Sep 21, 2009

Add a web api to your app with django-piston

More and more often I found myself in a situation where I would like to add a web api to my django applications. I have recently tried to used django-piston http://bitbucket.org/jespern/django-piston for this and I found the learning curve a bit steep. It is not particularly hard but it requires you to understand few things before being able to enjoy it.

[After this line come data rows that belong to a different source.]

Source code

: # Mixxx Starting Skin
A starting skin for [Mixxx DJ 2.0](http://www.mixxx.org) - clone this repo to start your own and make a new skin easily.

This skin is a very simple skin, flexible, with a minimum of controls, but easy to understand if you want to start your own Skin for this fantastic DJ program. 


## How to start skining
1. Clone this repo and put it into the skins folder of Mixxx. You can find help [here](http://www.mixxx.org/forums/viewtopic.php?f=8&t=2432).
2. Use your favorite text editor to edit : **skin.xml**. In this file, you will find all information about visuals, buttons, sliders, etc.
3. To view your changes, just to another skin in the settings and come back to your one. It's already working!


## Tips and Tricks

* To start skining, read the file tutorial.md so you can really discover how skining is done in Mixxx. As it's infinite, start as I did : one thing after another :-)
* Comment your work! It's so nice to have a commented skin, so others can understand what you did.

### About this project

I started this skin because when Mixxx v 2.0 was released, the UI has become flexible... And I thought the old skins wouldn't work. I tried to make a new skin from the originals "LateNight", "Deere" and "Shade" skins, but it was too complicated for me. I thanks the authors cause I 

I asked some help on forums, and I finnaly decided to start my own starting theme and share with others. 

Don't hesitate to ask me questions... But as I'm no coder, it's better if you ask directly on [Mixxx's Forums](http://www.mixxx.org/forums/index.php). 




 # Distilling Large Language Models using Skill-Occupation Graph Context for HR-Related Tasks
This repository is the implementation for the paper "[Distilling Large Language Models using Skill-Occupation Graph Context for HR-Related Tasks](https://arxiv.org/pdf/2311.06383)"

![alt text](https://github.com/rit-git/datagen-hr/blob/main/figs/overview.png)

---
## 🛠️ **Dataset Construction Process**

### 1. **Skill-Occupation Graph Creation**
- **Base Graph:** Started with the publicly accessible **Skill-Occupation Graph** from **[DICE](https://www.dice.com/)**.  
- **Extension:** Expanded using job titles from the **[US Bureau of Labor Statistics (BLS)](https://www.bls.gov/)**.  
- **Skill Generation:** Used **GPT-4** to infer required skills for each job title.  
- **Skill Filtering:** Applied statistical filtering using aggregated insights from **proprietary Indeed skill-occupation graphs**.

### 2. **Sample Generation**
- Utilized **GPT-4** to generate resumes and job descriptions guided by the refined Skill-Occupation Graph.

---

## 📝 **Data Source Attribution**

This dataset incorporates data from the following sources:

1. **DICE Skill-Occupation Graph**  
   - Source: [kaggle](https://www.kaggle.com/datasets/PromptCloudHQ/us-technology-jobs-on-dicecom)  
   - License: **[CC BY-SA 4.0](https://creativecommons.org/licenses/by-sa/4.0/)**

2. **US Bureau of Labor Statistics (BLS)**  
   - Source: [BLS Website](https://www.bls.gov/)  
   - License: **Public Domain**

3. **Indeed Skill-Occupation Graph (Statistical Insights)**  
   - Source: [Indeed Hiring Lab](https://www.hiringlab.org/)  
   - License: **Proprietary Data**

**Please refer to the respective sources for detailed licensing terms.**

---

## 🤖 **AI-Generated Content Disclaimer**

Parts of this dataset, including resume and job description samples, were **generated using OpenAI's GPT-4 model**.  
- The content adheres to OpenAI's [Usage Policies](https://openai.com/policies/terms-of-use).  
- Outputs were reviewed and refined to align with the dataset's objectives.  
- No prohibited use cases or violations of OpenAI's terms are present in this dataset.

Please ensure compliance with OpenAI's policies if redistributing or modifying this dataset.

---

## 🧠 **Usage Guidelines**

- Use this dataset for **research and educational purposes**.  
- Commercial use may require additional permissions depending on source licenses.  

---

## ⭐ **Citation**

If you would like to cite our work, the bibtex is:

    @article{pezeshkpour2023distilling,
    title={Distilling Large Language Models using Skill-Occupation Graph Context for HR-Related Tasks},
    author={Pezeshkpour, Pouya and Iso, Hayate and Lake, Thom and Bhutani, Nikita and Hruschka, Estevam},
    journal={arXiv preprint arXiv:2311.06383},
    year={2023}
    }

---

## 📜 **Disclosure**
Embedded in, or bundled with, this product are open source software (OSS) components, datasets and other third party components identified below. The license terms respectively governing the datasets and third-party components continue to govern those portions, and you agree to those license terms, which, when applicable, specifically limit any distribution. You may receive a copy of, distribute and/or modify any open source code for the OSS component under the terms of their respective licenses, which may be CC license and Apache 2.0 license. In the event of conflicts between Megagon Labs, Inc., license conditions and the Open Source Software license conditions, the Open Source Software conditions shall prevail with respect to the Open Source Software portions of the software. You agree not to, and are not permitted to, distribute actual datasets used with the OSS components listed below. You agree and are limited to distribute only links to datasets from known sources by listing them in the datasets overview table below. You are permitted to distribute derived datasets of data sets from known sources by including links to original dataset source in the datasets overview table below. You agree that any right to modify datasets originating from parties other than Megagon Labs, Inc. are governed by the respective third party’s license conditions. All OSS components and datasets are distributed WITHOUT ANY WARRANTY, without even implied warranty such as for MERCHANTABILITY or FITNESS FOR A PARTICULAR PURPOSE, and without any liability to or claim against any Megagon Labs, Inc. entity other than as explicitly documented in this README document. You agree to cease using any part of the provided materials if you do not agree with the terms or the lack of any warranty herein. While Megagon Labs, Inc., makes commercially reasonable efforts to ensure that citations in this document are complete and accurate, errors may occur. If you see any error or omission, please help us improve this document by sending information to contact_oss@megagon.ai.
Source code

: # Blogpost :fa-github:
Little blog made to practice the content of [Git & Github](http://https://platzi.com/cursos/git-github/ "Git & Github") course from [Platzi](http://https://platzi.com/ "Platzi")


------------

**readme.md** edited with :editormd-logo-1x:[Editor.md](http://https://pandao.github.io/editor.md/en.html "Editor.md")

This post should help you to understand how to create the handlers to read, create, update, delete an object and see how you can call this web api from the command line using curl. I have forked django-piston to extend the example "blogserver". I would recommend you to also read the README inside the example

You can grab the code like this :

hg clone http://bitbucket.org/yml/django-piston/


curl is a command line tool to transfer data from or to a server, using one of the supported protocols (HTTP, HTTPS, FTP, FTPS, SCP, SFTP, TFTP, DICT, TELNET, LDAP or FILE). The command is designed to work without user interaction.

Here it is the 4 things that I found a bit hard to understand.

1. @require_extended


This decorator is handy if you want to restrict the access to your handler to only the request that have have one of the header listed below :
• application/json
• application/x-yaml
• text/xml
• application/python-pickle

The direct effect on the curl command line is that you will need to add a -H 'Content-Type:', this will give you something like :

$ curl -u testuser:foobar -H 'Content-Type:application/json' http://127.0.0.1:8000/api/posts/?format=json


If the header is omitted django-piston will return a 'Bad Request'.

2. Request Method

The handler for your resource can be composed of the following method : read, create, update, delete that are respectively mapped to the following request method : GET, POST, PUT, DELETE. "-X " is used to specify the method you want to use. Here it is an example that execute the update method of the blogserver :

$ curl -u testuser:foobar -H 'Content-Type:application/json' -X PUT -d '{"content": "Update test", "title": "Update test"}' http://127.0.0.1:8000/api/post/1/



3. Passing data to your handler

In this example I am going to demonstrate how to pass JSON string with curl. In order to do this you should use the -d followed by the JSON string :

$ curl -u testuser:foobar -H 'Content-Type:application/json' -X PUT -d '{"content": "Update test", "title": "Update test"}' http://127.0.0.1:8000/api/post/1/


django-piston will automatically turn this string into a python dictionary that is ready to be used by your handler. You will find this data in 'request.data' the raw string is available in "request.raw_post_data"

4. How to pass parameter to your handler


It took me a while to understand that the same handler can be mounted to several urls this will allow you to pass additional parameters like the primary key ID or the slug :

....
blogposts = Resource(handler=BlogpostHandler, authentication=auth)
urlpatterns = patterns('',
url(r'^posts/$', blogposts),
url(r'^post/(?P.+)/$', blogposts),
.....


In the example above "blockposts" is mapped to 2 different urls, the second one will be particularly handy to read, update, delete a particular post. Additional parameters from the URL will be passed to the method : read, create, update, delete. I encourage you to check out the code from bitbucket to see how you could take advantage of this technique.

This post barely scratch the surface of how to use django-piston, to put it in a nutshell this reusable application makes creating a web api for your own project simple. It avoids you to write a lot of boilerplate code because it abstracts all the machinery and let you focus on important things.

I would be glad to hear from you how you use it and what is your favorite trick.